# Task directions:
Beginning with the line that mentions "3. the packets", reproduce every line through the last line of the entries, exactly, and only those.
------ Data listing ------
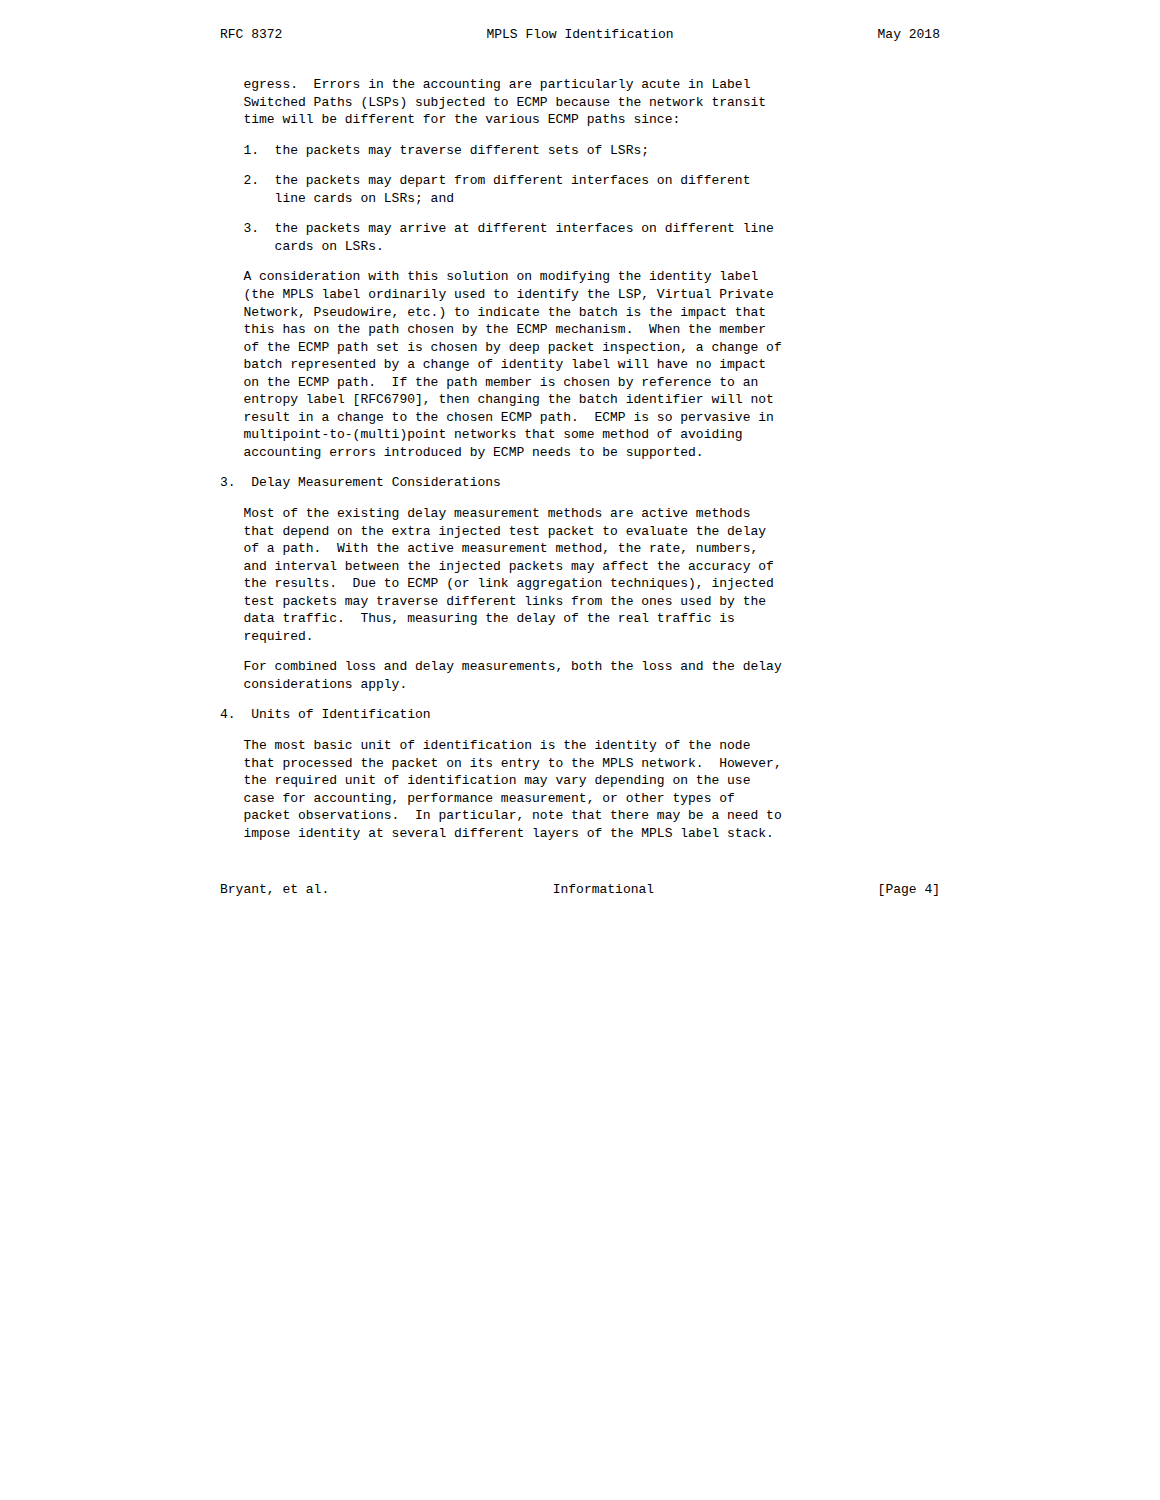RFC 8372 MPLS Flow Identification May 2018
egress. Errors in the accounting are particularly acute in Label Switched Paths (LSPs) subjected to ECMP because the network transit time will be different for the various ECMP paths since:
1. the packets may traverse different sets of LSRs;
2. the packets may depart from different interfaces on different line cards on LSRs; and
3. the packets may arrive at different interfaces on different line cards on LSRs.
A consideration with this solution on modifying the identity label (the MPLS label ordinarily used to identify the LSP, Virtual Private Network, Pseudowire, etc.) to indicate the batch is the impact that this has on the path chosen by the ECMP mechanism. When the member of the ECMP path set is chosen by deep packet inspection, a change of batch represented by a change of identity label will have no impact on the ECMP path. If the path member is chosen by reference to an entropy label [RFC6790], then changing the batch identifier will not result in a change to the chosen ECMP path. ECMP is so pervasive in multipoint-to-(multi)point networks that some method of avoiding accounting errors introduced by ECMP needs to be supported.
3. Delay Measurement Considerations
Most of the existing delay measurement methods are active methods that depend on the extra injected test packet to evaluate the delay of a path. With the active measurement method, the rate, numbers, and interval between the injected packets may affect the accuracy of the results. Due to ECMP (or link aggregation techniques), injected test packets may traverse different links from the ones used by the data traffic. Thus, measuring the delay of the real traffic is required.
For combined loss and delay measurements, both the loss and the delay considerations apply.
4. Units of Identification
The most basic unit of identification is the identity of the node that processed the packet on its entry to the MPLS network. However, the required unit of identification may vary depending on the use case for accounting, performance measurement, or other types of packet observations. In particular, note that there may be a need to impose identity at several different layers of the MPLS label stack.
Bryant, et al. Informational [Page 4]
------
# Answer to this exercise:
3. the packets may arrive at different interfaces on different line cards on LSRs.
A consideration with this solution on modifying the identity label (the MPLS label ordinarily used to identify the LSP, Virtual Private Network, Pseudowire, etc.) to indicate the batch is the impact that this has on the path chosen by the ECMP mechanism. When the member of the ECMP path set is chosen by deep packet inspection, a change of batch represented by a change of identity label will have no impact on the ECMP path. If the path member is chosen by reference to an entropy label [RFC6790], then changing the batch identifier will not result in a change to the chosen ECMP path. ECMP is so pervasive in multipoint-to-(multi)point networks that some method of avoiding accounting errors introduced by ECMP needs to be supported.
3. Delay Measurement Considerations
Most of the existing delay measurement methods are active methods that depend on the extra injected test packet to evaluate the delay of a path. With the active measurement method, the rate, numbers, and interval between the injected packets may affect the accuracy of the results. Due to ECMP (or link aggregation techniques), injected test packets may traverse different links from the ones used by the data traffic. Thus, measuring the delay of the real traffic is required.
For combined loss and delay measurements, both the loss and the delay considerations apply.
4. Units of Identification
The most basic unit of identification is the identity of the node that processed the packet on its entry to the MPLS network. However, the required unit of identification may vary depending on the use case for accounting, performance measurement, or other types of packet observations. In particular, note that there may be a need to impose identity at several different layers of the MPLS label stack.
Bryant, et al. Informational [Page 4]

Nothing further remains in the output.